- DIRECTIONS FOR THIS TASK -
Each record needs to be retyped exactly, though its pictures should not appear.

- RECORDS PROVIDED -
########################################

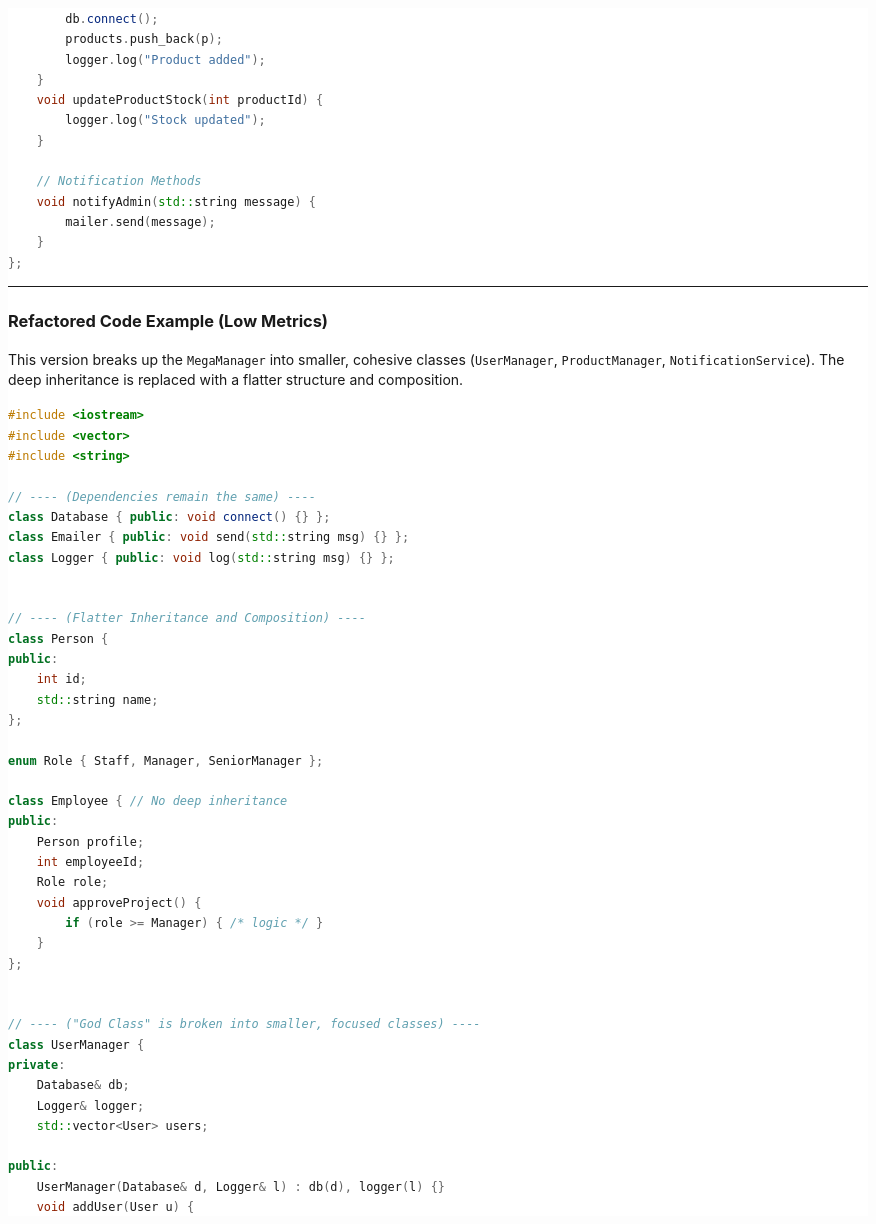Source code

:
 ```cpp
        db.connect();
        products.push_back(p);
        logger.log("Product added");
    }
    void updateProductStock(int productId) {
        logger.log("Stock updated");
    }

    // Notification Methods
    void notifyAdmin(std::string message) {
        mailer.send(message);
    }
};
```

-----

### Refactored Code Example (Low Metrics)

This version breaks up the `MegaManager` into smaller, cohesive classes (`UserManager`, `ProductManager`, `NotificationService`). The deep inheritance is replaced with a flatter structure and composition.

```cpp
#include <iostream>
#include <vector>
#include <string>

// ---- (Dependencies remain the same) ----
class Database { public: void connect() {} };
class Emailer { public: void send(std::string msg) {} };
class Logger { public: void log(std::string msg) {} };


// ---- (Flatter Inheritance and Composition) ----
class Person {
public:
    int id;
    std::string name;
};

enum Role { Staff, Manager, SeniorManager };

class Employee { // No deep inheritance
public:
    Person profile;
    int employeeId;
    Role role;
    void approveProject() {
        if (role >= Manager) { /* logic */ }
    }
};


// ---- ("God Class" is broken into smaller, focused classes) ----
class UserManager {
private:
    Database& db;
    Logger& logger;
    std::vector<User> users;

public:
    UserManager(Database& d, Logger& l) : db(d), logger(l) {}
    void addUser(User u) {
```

########################################

- ANSWER FOR THIS EXERCISE -
Source code

:
 ```cpp
        db.connect();
        products.push_back(p);
        logger.log("Product added");
    }
    void updateProductStock(int productId) {
        logger.log("Stock updated");
    }

    // Notification Methods
    void notifyAdmin(std::string message) {
        mailer.send(message);
    }
};
```

-----

### Refactored Code Example (Low Metrics)

This version breaks up the `MegaManager` into smaller, cohesive classes (`UserManager`, `ProductManager`, `NotificationService`). The deep inheritance is replaced with a flatter structure and composition.

```cpp
#include <iostream>
#include <vector>
#include <string>

// ---- (Dependencies remain the same) ----
class Database { public: void connect() {} };
class Emailer { public: void send(std::string msg) {} };
class Logger { public: void log(std::string msg) {} };


// ---- (Flatter Inheritance and Composition) ----
class Person {
public:
    int id;
    std::string name;
};

enum Role { Staff, Manager, SeniorManager };

class Employee { // No deep inheritance
public:
    Person profile;
    int employeeId;
    Role role;
    void approveProject() {
        if (role >= Manager) { /* logic */ }
    }
};


// ---- ("God Class" is broken into smaller, focused classes) ----
class UserManager {
private:
    Database& db;
    Logger& logger;
    std::vector<User> users;

public:
    UserManager(Database& d, Logger& l) : db(d), logger(l) {}
    void addUser(User u) {
```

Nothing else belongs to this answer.